Rostral lesions of the medulla oblongata will also involve the nucleus ambiguus (the motor nucleus of the glossopharyngeal and vagus nerves) and present with severe dysphagia and hoarseness [1]. Our patient showed right vocal cord paralysis and a severe dysphagia with the necessity to place a gastrostomy tube. In addition, our patient also displayed vertigo and cerebellar ataxia which can be a result of involvement of the vestibular nuclei and cerebellar outflow tracts in the caudal medulla [1]. In our patient, imaging of the brain showed an old infarction of the left cerebellum but this cannot explain the acute onset symptoms of vertigo and ataxia.
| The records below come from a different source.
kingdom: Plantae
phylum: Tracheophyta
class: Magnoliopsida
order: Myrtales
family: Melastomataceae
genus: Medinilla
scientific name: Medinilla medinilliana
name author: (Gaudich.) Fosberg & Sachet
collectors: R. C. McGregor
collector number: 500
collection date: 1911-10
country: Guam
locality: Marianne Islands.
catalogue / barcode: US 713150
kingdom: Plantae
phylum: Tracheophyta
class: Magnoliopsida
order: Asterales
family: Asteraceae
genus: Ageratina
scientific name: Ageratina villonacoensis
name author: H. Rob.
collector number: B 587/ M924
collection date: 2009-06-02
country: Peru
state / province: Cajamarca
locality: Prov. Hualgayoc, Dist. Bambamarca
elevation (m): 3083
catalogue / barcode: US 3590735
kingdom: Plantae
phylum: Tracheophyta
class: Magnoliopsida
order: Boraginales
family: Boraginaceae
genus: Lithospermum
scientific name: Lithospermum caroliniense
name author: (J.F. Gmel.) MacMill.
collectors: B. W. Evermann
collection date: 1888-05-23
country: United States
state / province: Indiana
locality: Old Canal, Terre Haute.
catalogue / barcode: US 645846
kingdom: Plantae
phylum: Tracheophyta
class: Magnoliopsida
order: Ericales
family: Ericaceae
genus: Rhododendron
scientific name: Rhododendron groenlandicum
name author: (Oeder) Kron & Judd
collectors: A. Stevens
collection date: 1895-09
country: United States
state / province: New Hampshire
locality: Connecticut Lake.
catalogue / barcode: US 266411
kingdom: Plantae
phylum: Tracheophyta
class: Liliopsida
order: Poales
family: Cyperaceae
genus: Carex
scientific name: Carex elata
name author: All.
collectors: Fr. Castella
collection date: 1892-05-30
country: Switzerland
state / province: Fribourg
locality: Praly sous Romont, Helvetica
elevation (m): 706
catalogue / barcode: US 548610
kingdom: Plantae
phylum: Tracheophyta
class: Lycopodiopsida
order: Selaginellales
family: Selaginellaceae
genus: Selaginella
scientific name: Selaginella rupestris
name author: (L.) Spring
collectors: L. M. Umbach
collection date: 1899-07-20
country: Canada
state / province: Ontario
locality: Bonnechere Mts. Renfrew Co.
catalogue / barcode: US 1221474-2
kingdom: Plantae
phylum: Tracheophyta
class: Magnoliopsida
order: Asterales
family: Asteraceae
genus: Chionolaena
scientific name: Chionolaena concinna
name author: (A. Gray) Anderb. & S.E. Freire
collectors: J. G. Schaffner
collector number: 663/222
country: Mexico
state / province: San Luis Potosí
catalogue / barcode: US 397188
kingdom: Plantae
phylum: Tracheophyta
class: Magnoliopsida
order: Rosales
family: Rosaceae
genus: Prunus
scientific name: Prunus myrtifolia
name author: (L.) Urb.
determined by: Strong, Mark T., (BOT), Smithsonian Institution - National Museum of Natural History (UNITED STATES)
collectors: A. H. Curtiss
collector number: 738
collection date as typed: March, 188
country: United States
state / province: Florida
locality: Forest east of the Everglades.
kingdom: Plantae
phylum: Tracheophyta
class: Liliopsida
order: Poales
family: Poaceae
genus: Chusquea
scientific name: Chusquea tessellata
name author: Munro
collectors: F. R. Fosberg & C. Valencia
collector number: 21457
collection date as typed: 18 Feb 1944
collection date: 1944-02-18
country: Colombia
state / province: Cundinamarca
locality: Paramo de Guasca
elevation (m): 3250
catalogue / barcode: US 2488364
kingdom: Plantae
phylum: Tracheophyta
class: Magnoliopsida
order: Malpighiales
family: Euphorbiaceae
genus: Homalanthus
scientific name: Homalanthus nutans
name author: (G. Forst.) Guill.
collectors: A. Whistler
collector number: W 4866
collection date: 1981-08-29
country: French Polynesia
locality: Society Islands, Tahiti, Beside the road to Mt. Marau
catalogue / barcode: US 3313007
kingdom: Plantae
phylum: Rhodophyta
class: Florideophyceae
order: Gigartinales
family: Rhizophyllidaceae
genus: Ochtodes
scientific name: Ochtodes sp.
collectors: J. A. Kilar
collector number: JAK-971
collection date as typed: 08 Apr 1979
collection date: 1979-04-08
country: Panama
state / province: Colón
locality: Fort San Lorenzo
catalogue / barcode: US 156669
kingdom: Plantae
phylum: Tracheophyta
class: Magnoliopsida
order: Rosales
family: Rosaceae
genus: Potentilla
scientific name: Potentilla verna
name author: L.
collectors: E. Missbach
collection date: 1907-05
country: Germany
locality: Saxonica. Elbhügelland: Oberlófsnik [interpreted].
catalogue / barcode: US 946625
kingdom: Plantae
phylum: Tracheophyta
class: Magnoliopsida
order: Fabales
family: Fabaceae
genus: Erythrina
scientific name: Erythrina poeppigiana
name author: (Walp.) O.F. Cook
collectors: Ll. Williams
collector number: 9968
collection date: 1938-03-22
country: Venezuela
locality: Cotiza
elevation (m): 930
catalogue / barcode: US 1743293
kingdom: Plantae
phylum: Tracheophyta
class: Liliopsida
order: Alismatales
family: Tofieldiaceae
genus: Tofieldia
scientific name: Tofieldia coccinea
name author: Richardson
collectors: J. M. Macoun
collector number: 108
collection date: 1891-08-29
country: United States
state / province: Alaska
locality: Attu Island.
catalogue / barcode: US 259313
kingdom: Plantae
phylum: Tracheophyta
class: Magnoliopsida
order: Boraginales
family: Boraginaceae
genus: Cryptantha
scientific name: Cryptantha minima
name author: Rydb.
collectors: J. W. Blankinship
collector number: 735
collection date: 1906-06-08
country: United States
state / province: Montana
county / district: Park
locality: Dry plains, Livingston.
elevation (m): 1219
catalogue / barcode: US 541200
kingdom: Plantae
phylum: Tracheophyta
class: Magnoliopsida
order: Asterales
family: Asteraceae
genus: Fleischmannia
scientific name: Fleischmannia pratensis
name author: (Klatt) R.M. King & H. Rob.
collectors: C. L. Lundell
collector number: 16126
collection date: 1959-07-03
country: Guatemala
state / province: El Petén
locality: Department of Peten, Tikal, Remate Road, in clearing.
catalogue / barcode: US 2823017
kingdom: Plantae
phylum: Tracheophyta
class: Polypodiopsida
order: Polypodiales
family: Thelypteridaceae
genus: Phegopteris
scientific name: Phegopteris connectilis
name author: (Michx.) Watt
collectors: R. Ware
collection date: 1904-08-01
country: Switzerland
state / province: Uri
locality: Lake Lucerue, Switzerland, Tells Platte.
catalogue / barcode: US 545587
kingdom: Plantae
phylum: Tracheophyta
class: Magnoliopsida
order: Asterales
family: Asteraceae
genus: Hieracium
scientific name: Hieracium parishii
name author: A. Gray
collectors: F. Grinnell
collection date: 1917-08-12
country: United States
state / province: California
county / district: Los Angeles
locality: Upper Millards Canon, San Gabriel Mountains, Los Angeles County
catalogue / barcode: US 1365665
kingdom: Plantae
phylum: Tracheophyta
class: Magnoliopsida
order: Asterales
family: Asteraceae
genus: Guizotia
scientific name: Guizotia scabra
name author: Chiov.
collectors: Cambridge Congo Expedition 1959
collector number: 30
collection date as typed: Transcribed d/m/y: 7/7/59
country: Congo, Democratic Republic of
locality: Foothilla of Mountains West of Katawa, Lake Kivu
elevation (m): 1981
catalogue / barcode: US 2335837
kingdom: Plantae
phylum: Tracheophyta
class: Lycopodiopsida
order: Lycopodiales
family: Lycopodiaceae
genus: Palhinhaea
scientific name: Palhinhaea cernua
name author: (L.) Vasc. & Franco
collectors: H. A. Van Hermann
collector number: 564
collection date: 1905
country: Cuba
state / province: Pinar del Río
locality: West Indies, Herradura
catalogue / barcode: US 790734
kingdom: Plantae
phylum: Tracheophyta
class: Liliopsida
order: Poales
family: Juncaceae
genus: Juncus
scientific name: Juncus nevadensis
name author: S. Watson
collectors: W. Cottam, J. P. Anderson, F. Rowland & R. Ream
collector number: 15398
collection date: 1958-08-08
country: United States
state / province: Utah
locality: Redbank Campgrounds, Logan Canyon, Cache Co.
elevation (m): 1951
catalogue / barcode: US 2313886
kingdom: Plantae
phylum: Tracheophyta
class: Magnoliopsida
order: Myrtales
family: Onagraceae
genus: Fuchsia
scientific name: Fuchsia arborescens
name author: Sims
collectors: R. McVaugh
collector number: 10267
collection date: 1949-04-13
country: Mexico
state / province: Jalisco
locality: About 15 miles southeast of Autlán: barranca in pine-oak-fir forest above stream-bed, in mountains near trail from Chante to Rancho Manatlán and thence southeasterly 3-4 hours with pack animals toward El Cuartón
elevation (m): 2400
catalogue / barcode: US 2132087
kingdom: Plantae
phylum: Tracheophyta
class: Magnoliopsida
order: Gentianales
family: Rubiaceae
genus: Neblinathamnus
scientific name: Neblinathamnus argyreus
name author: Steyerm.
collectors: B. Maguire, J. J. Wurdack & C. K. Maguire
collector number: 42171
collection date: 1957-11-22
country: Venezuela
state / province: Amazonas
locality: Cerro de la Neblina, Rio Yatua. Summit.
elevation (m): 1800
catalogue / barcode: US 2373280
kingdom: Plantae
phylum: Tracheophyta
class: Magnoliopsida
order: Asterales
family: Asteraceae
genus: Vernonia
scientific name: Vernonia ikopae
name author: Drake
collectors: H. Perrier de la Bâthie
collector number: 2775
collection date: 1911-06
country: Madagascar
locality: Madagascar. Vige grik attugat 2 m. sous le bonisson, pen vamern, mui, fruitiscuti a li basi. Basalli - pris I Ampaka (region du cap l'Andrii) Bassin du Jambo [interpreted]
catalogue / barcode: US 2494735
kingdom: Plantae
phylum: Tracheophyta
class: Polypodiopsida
We report a clinical case demonstrating the atypical combination of a right-sided Wallenberg’s dorsolateral medullary syndrome together with an ipsilateral central facial palsy and additional sicca keratopathy. We hypothesize that the mechanism underlying the patient’s sicca keratopathy ipsilateral to the supranuclear facial palsy involves an extension of the medullary infarction into the superior salivatory nucleus located in the caudal pons. Finally, it is important that clinicians are aware that even a central facial nerve palsy can bear a sicca keratopathy on the affected side if the parasympathetic nucleus of the facial nerve is affected. All patients with a central facial nerve palsy and complaints of a red and irritated eye need ophthalmologic examination to exclude sicca keratopathy. Proper treatment consisting of extensive lubrification is needed to prevent corneal ulceration and scarring.


Competing interests

The authors declare that they have no competing interests.

Informed consent

Informed consent was obtained from the patient for the explicit use of the images and medical information.